Na sua Exortação Apostólica, Amoris Laetitia, o Papa Francisco convidou todos nós a procurar tratar, com a maior compreensão e discernimento, aqueles cristãos que estivessem numa situação matrimonial que não coincide com a doutrina que a Igreja sempre expôs como aquela que Jesus Cristo, na sua passagem pela terra, nos deixou para sempre.
Também o actual Romano Pontífice não quis, como é óbvio, modificar a mesma doutrina. Pediu apenas que se exercitasse com todos uma caridade misericordiosa. Deste modo, ninguém deve ser posto de parte, pois, apesar dos nossos erros e debilidades, continuamos a ser filhos de Deus. E Deus é um Pai que nos quis manifestar a qualidade do seu amor, contando-nos, pela boca de Cristo, a parábola do “Filho Pródigo”.
E quem pode não sentir-se nessas circunstâncias, fazendo um exame de consciência humilde e profundo?
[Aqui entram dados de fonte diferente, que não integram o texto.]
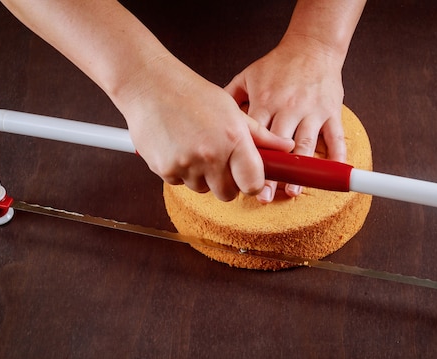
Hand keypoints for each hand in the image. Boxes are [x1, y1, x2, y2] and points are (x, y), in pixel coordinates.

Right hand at [119, 55, 293, 201]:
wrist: (149, 86)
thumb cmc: (192, 94)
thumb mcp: (232, 110)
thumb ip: (260, 135)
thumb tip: (286, 148)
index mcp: (233, 139)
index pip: (252, 184)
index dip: (252, 184)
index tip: (248, 177)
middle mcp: (211, 155)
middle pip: (228, 194)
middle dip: (226, 182)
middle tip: (219, 160)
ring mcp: (186, 165)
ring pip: (203, 189)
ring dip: (202, 176)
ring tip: (195, 147)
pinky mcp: (165, 170)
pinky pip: (180, 183)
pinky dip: (181, 171)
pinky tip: (178, 147)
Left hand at [225, 36, 346, 202]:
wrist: (312, 47)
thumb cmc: (278, 65)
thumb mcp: (248, 76)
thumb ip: (230, 98)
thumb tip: (210, 121)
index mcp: (266, 100)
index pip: (255, 135)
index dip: (249, 159)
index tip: (242, 179)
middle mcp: (289, 107)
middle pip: (279, 146)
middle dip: (272, 172)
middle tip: (262, 196)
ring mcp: (312, 111)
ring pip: (306, 145)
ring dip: (300, 170)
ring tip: (291, 192)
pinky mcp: (332, 112)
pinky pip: (336, 137)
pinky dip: (336, 157)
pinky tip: (332, 175)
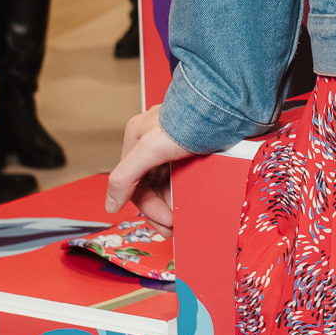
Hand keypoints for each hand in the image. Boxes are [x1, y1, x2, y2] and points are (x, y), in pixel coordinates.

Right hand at [105, 103, 193, 231]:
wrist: (225, 107)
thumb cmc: (189, 121)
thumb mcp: (150, 149)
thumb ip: (125, 177)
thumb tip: (110, 205)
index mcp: (136, 137)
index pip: (132, 182)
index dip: (148, 206)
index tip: (165, 222)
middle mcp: (152, 141)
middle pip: (149, 185)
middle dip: (160, 208)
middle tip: (173, 227)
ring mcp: (172, 145)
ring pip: (165, 183)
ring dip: (171, 203)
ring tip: (183, 217)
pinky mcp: (191, 148)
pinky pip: (181, 176)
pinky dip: (183, 192)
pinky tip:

E quem não se sente verdadeiramente defendido por esse Pai que festeja sempre o regresso do seu filho destemperado, explicando-nos, também através de Cristo, que é capaz de perdoar até setenta vezes sete?
Tudo isto vem a propósito de um tema que tem sido muito abordado, com frequência sem qualquer clarividência e boa informação, a respeito, como atrás se referia, dos cristãos que se encontram em situação matrimonial complexa.
Não há muito tempo, alguém, aprofundamento exaltado e indignado, ao ver-me, me interpelou, quase gritando: “Com que então a Igreja quer que os recasados vivam como monges ou como freiras? Bem se vê que não entende nada sobre a natureza humana. Coitados deles...”
E seguiu o seu caminho sem me dar ocasião para explicar alguma coisa sobre os monges, as freiras e os recasados. E, muito menos, para lhe dizer que ela entende com profunda objectividade e sabedoria a natureza humana.
Em primeiro lugar, a Igreja não quer que os recasados vivam como monges ou como freiras. Quer os monges, quer a freiras, não se encontram nas suas comunidades na sequência dum fracasso duro e difícil da vida. A sua condição corresponde a uma decisão pessoal, clara e responsável, que surge no seu percurso vital como uma resposta a um chamamento divino, a que habitualmente se chama “vocação”.
Por outras palavras, a sua vida é posta ao serviço de Deus com absoluta voluntariedade. Não há coacção, nem fracasso, nem percalço, mas correspondência livre a um chamamento de Deus, que Se compromete a dar toda a ajuda necessária, através da graça que concede, para que o caminho por Ele sugerido seja perfeitamente ultimado por quem o aceitou e quis.
Os recasados merecem toda a misericórdia da Igreja e, portanto de qualquer cristão. São filhos de Deus como todo o homem e receberam, além do sacramento do Baptismo que minora as fraquezas do pecado original, também, entre outros, um sacramento – o do matrimónio – que tem exigências muito concretas sobre a unidade do vínculo que contraem e a fidelidade de ambos os cônjuges.
Se a sua vida foi sacudida por uma espécie de abalo muito duro, quer no plano afectivo, quer no plano existencial, não podem sacudir com ligeireza toda a responsabilidade e reclamar para si um tratamento sem fronteiras e exigências. Pelo contrário, devem reflectir seriamente sobre a sua responsabilidade a respeito da situação em que se encontram.
Não é tarefa fácil, embora não impossível. O Papa Francisco, repetimos, vem-nos chamar a atenção para que em tais casos se saibam discernir, acolher e receber com o maior afecto cristão esses filhos de Deus que se encontram em circunstâncias difíceis. Mais uma vez se recorda a parábola do “Filho pródigo”.
A Igreja não pode proceder de maneira diferente daquilo que Cristo nos ensinou, quer na forma como acolhe essas pessoas, quer no modo como lhes recorda aquilo que também Cristo nos recordou sobre as características essenciais do matrimónio. E ajudá-los a entrar pelas vias que devem seguir para alcançar do Pai o abraço carinhoso com que recebe os seus filhos.